Korean Peninsula tension reemerged with a year-end deadline set by North Korea for the US to change its policy, according to media reports.
"This trilateral meeting is highly likely to become the most important one" since trilateral cooperation began in 1999, Lü Chao, a research fellow at the Liaoning Academy of Social Sciences, said on Monday.
"The US-initiated trade war against China has not been settled while there are rising tensions between Japan and South Korea. In addition concerns over the Korean Peninsula have attracted global attention, making this meeting more urgent," Lü said.
Tensions between North Korea and the US are rising again as the year-end deadline approaches and Washington is watching Pyongyang closely for signs of a possible missile launch, deemed a "Christmas gift," returning to the path of confrontation, the Chinese analyst said.
Over the past few years, there have been growing conflicts on issues in Northeast Asia, agitated by the intervention of the US, according to analysts.
Improving mutual political trust among the three sides will also help move toward a free trade agreement in line with the core interests of Northeast Asian countries.
China, Japan and South Korea have agreed to push on with the signing of the Regional Comprehensive Economic Partnership agreement in 2020 and accelerate negotiations on a China-Japan-South Korea free trade agreement (FTA), top officials from the three parties said on Sunday.
"China-Japan ties are in the process of improving, and there are some signs showing that Japan-South Korea ties have been warming up lately. If officials could make a clear timetable for FTA, it would play a significant role in making major breakthroughs in free trade pact," Wu Xinbo, head of international relations at Fudan University in Shanghai, said Monday.
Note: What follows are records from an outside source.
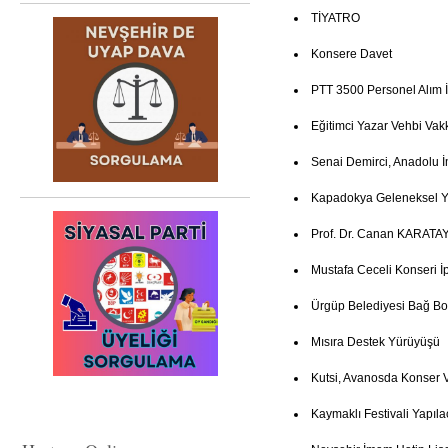
TİYATRO
Konsere Davet
PTT 3500 Personel Alım İ
Eğitimci Yazar Vehbi Vak
Senai Demirci, Anadolu İ
Kapadokya Geleneksel Ye
Prof. Dr. Canan KARATAY
Mustafa Ceceli Konseri İp
Ürgüp Belediyesi Bağ Bo
Mısıra Destek Yürüyüşü
Kutsi, Avanosda Konser 
Kaymaklı Festivali Yapıla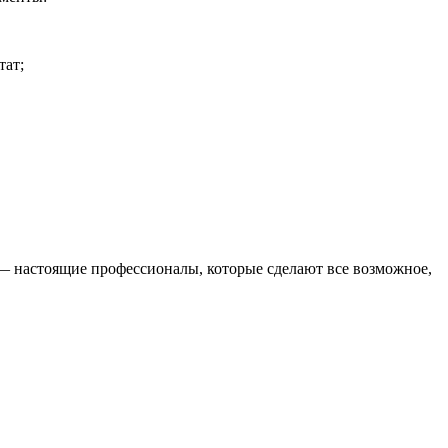
тат;
 — настоящие профессионалы, которые сделают все возможное,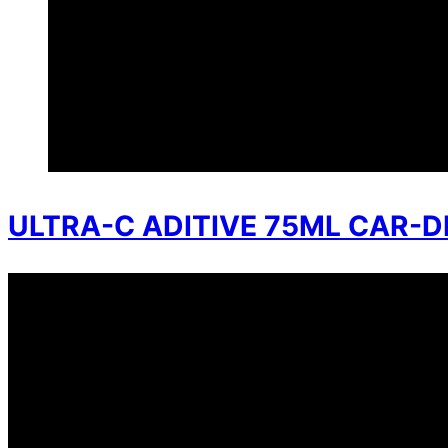
ULTRA-C ADITIVE 75ML CAR-D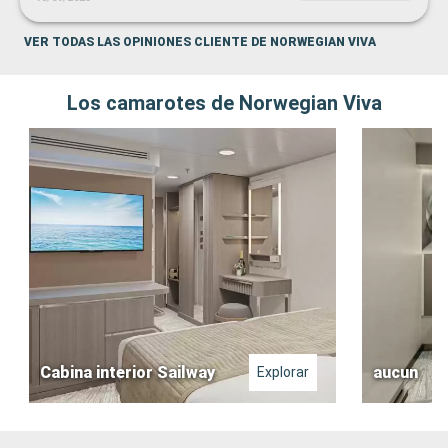
VER TODAS LAS OPINIONES CLIENTE DE NORWEGIAN VIVA
Los camarotes de Norwegian Viva
Cabina interior Sailway
aucun
Explorar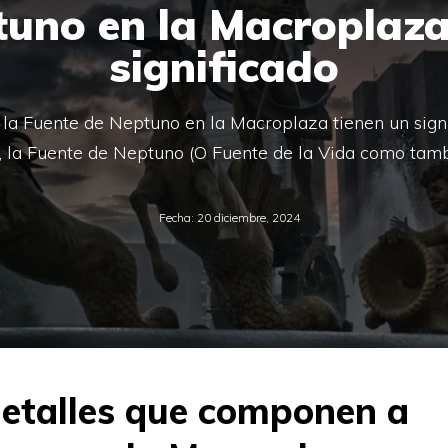
uno en la Macroplaza:
significado
la Fuente de Neptuno en la Macroplaza tienen un signi
 la Fuente de Neptuno (O Fuente de la Vida como tam
Fecha:
20 diciembre, 2024
detalles que componen a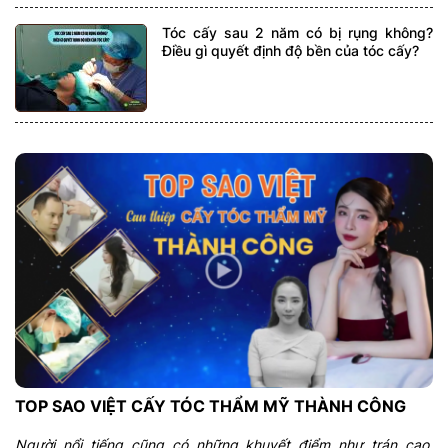
Tóc cấy sau 2 năm có bị rụng không?
Điều gì quyết định độ bền của tóc cấy?
TOP SAO VIỆT CẤY TÓC THẨM MỸ THÀNH CÔNG
Người nổi tiếng cũng có những khuyết điểm như trán cao,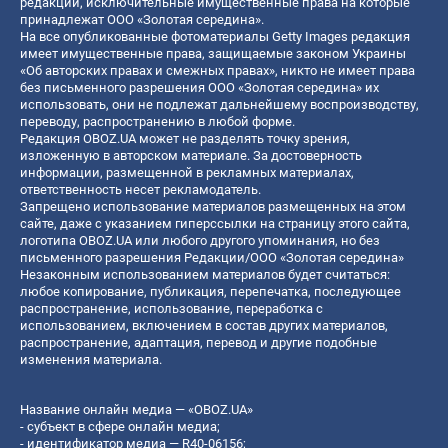
редакции, исключительные имущественные права на которые
принадлежат ООО «Золотая середина».
На все опубликованные фотоматериалы Getty Images редакция
имеет имущественные права, защищаемые законом Украины
«Об авторских правах и смежных правах», никто не имеет права
без письменного разрешения ООО «Золотая середина» их
использовать, они не подлежат дальнейшему воспроизводству,
переводу, распространению в любой форме.
Редакция OBOZ.UA может не разделять точку зрения,
изложенную в авторском материале. За достоверность
информации, размещенной в рекламных материалах,
ответственность несет рекламодатель.
Запрещено использование материалов размещенных на этом
сайте, даже с указанием гиперссылки на страницу этого сайта,
логотипа OBOZ.UA или любого другого упоминания, но без
письменного разрешения Редакции/ООО «Золотая середина»
Незаконным использованием материалов будет считаться:
любое копирование, публикация, перепечатка, последующее
распространение, использование, переработка с
использованием, включением в состав других материалов,
распространение, адаптация, перевод и другие подобные
изменения материала.
Название онлайн медиа — «OBOZ.UA»
- субъект в сфере онлайн медиа;
- идентификатор медиа — R40-06156;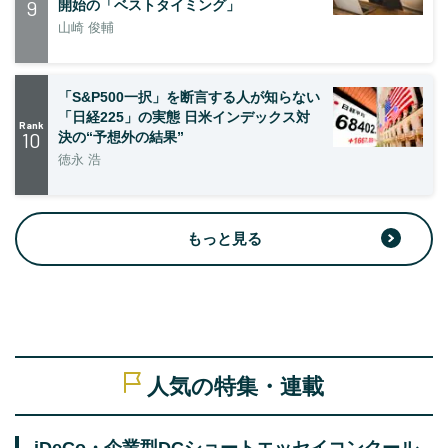
9
開始の「ベストタイミング」
山崎 俊輔
「S&P500一択」を断言する人が知らない
「日経225」の実態 日米インデックス対
Rank
10
決の“予想外の結果”
徳永 浩
もっと見る
人気の特集・連載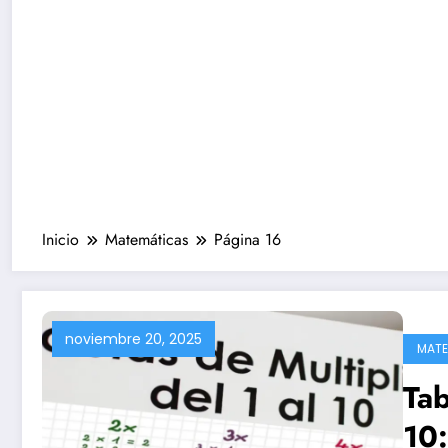
Inicio
Matemáticas
Página 16
noviembre 20, 2025
MATE
Tab
10: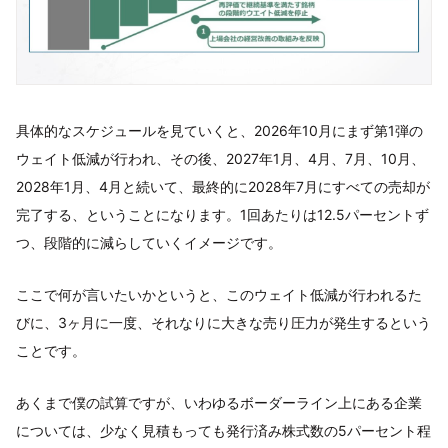
具体的なスケジュールを見ていくと、2026年10月にまず第1弾の
ウェイト低減が行われ、その後、2027年1月、4月、7月、10月、
2028年1月、4月と続いて、最終的に2028年7月にすべての売却が
完了する、ということになります。1回あたりは12.5パーセントず
つ、段階的に減らしていくイメージです。
ここで何が言いたいかというと、このウェイト低減が行われるた
びに、3ヶ月に一度、それなりに大きな売り圧力が発生するという
ことです。
あくまで僕の試算ですが、いわゆるボーダーライン上にある企業
については、少なく見積もっても発行済み株式数の5パーセント程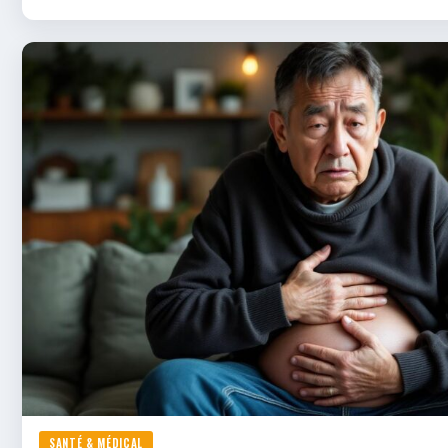
SANTÉ & MÉDICAL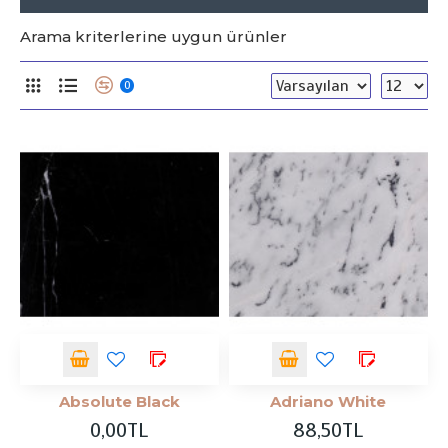
Arama kriterlerine uygun ürünler
0
Absolute Black
Adriano White
0,00TL
88,50TL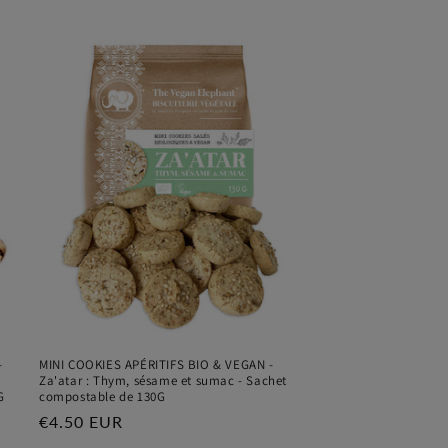
-
MINI COOKIES APÉRITIFS BIO & VEGAN -
e
Za'atar : Thym, sésame et sumac - Sachet
G
compostable de 130G
Prix
€4.50 EUR
habituel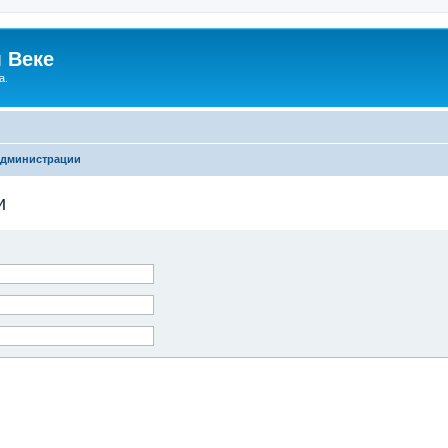
 Веке
а.
администрации
и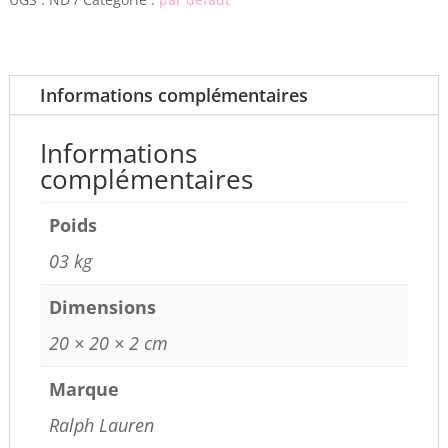
Informations complémentaires
Informations
complémentaires
Poids
03 kg
Dimensions
20 × 20 × 2 cm
Marque
Ralph Lauren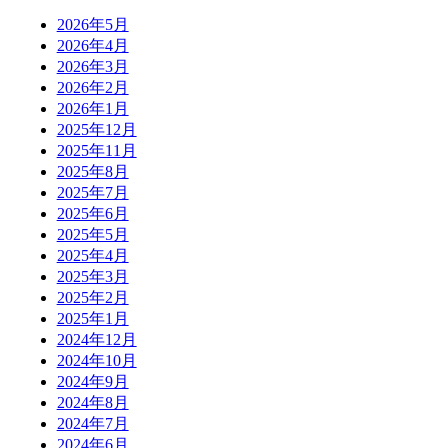
2026年5月
2026年4月
2026年3月
2026年2月
2026年1月
2025年12月
2025年11月
2025年8月
2025年7月
2025年6月
2025年5月
2025年4月
2025年3月
2025年2月
2025年1月
2024年12月
2024年10月
2024年9月
2024年8月
2024年7月
2024年6月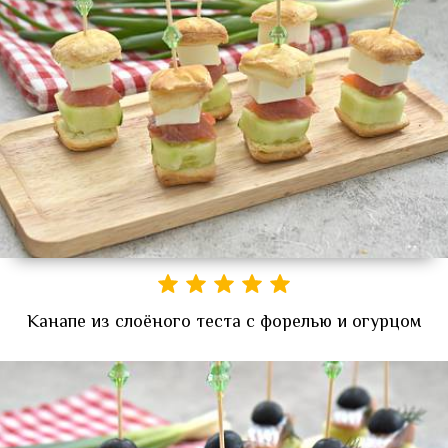
Канапе из слоёного теста с форелью и огурцом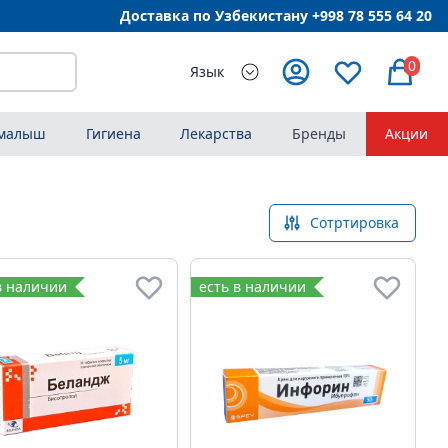
Доставка по Узбекистану +998
78 555 64 20
0
Язык
 малыш
Гигиена
Лекарства
Бренды
Акции
Сотртировка
в наличии
есть в наличии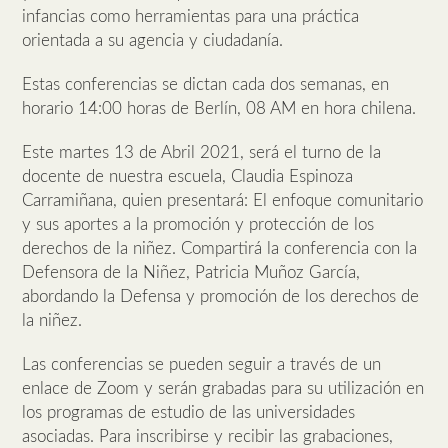
infancias como herramientas para una práctica
orientada a su agencia y ciudadanía.
Estas conferencias se dictan cada dos semanas, en
horario 14:00 horas de Berlín, 08 AM en hora chilena.
Este martes 13 de Abril 2021, será el turno de la
docente de nuestra escuela, Claudia Espinoza
Carramiñana, quien presentará: El enfoque comunitario
y sus aportes a la promoción y protección de los
derechos de la niñez. Compartirá la conferencia con la
Defensora de la Niñez, Patricia Muñoz García,
abordando la Defensa y promoción de los derechos de
la niñez.
Las conferencias se pueden seguir a través de un
enlace de Zoom y serán grabadas para su utilización en
los programas de estudio de las universidades
asociadas. Para inscribirse y recibir las grabaciones,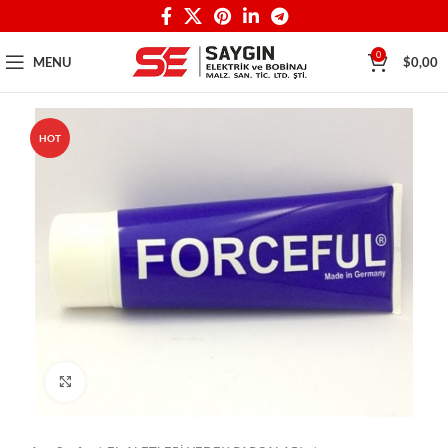
0
MENU
$
0,00
HOT
Click to enlarge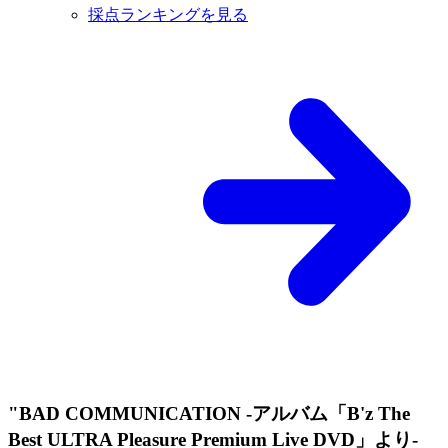
採点ランキングを見る
"BAD COMMUNICATION -アルバム「B'z The
Best ULTRA Pleasure Premium Live DVD」より-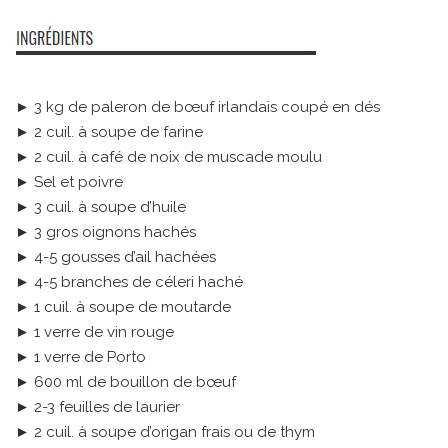
► 3 kg de paleron de bœuf irlandais coupé en dés
► 2 cuil. à soupe de farine
► 2 cuil. à café de noix de muscade moulu
► Sel et poivre
► 3 cuil. à soupe d’huile
► 3 gros oignons hachés
► 4-5 gousses d’ail hachées
► 4-5 branches de céleri haché
► 1 cuil. à soupe de moutarde
► 1 verre de vin rouge
► 1 verre de Porto
► 600 ml de bouillon de bœuf
► 2-3 feuilles de laurier
► 2 cuil. à soupe d’origan frais ou de thym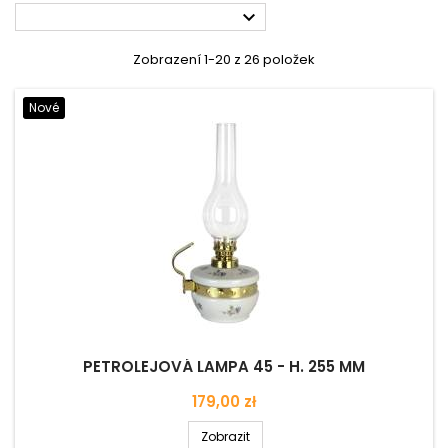

Zobrazení 1-20 z 26 položek
Nové
PETROLEJOVÁ LAMPA 45 - H. 255 MM
Cena
179,00 zł
Zobrazit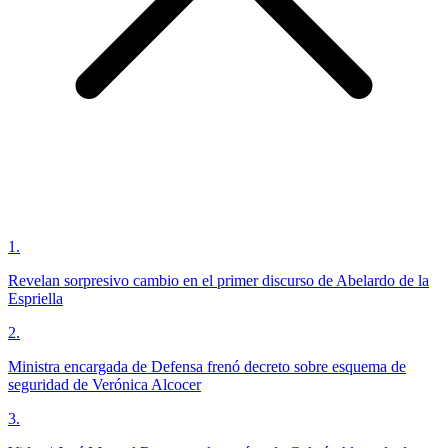
1
.
Revelan sorpresivo cambio en el primer discurso de Abelardo de la
Espriella
2
.
Ministra encargada de Defensa frenó decreto sobre esquema de
seguridad de Verónica Alcocer
3
.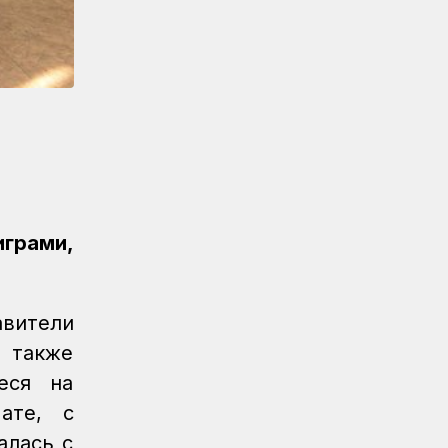
Новости
07.08.2026
Порт Курык обработал почти 885
тысяч тонн грузов за полгода
Новости
/
Архив
07.08.2026
Газета Қазақстан теміржолшысы, №62
от 07 августа 2026 года
Новости
06.08.2026
Вопросы противодействия
играми,
коррупции обсудили в КТЖ
Регионы
06.08.2026
Памятник легендарного электровоза
вители
ВЛ60 появился в Сары-Шагане
 также
Новости
06.08.2026
еся на
Долгосрочное сервисное
ате, с
обслуживание повышает
надежность локомотивного парка
алась с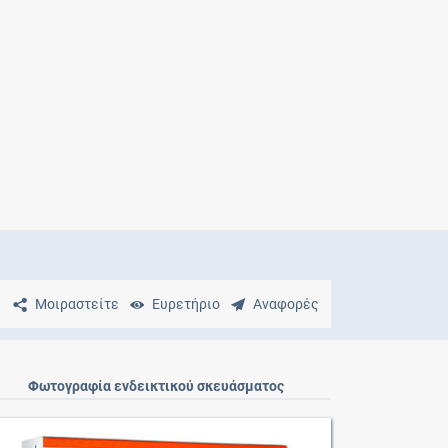
Μητρότητα
και φάρμακα
Μοιραστείτε
Ευρετήριο
Αναφορές
Φωτογραφία ενδεικτικού σκευάσματος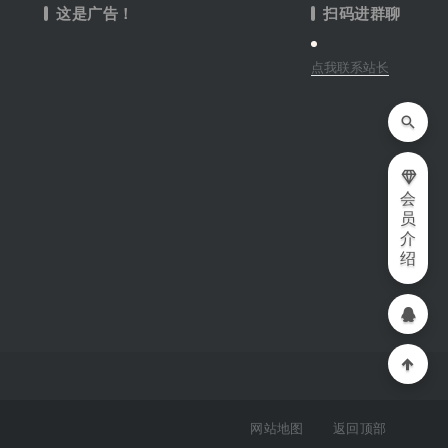
这是广告！
扫码进群聊
点我联系站长
会
员
介
绍
网站地图
返回顶部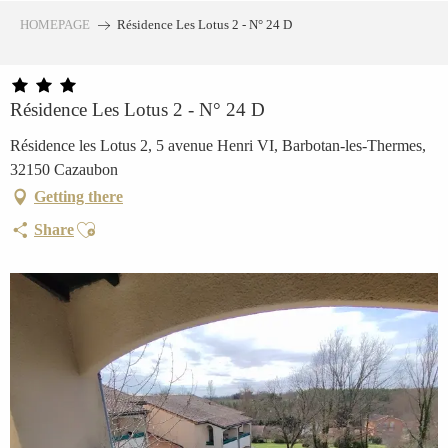
Aller
HOMEPAGE
Résidence Les Lotus 2 - N° 24 D
au
contenu
principal
Résidence Les Lotus 2 - N° 24 D
Résidence les Lotus 2, 5 avenue Henri VI, Barbotan-les-Thermes,
32150 Cazaubon
Getting there
Ajouter aux favoris
Share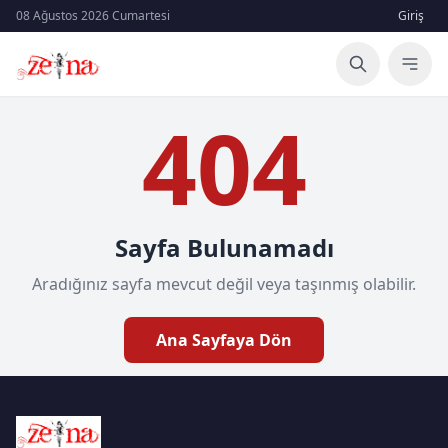
08 Ağustos 2026 Cumartesi
Giriş
404
Sayfa Bulunamadı
Aradığınız sayfa mevcut değil veya taşınmış olabilir.
Ana Sayfaya Dön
Strengthening ties for China with Japan and South Korea, major allies of the US, will make Washington unhappy, analysts said. Washington will come up with measures to interfere with the trilateral talks, for example, by putting economic pressure on Japan or playing national security cards, they said.
"It's important to work through some major divergences with Japan by not avoiding sensitive issues including disputes over the sovereignty of the Diaoyu Islands and Japan's Constitution debates," Wu said. "And the two sides should contain some divergences as the improved bilateral ties are in line with the general trend," Wu noted.
US role
Increasing disputes in Northeast Asia rooted in US interference in regional affairs. For example, the US deployment of Terminal High Altitude Area Defense (THAAD) has seriously jeopardized China-South Korea relations, experts said.
Washington would see deepening trilateral cooperation as unfavorable for its Indo-Pacific Strategy.
In light of US policies toward its allies, it was high time to reevaluate the urgency of regional cooperation, analysts said.
"If the three countries make concrete progress, US politicians like Secretary of State Mike Pompeo and Vice President Mike Pence would feel the pain," Li Haidong, a professor at Institute of International Relations of China Foreign Affairs University in Beijing, said on Monday.
"But they could not take any effective measures to damage the trilateral cooperation considering the presidential campaign in 2020."
China should continue playing an important role as an arbitrator or middle-man in helping ease tensions, particularly trade spats between Japan and South Korea, and the three countries could come up with a consensus and weaken interference by the US in Northeast Asia, Lü said.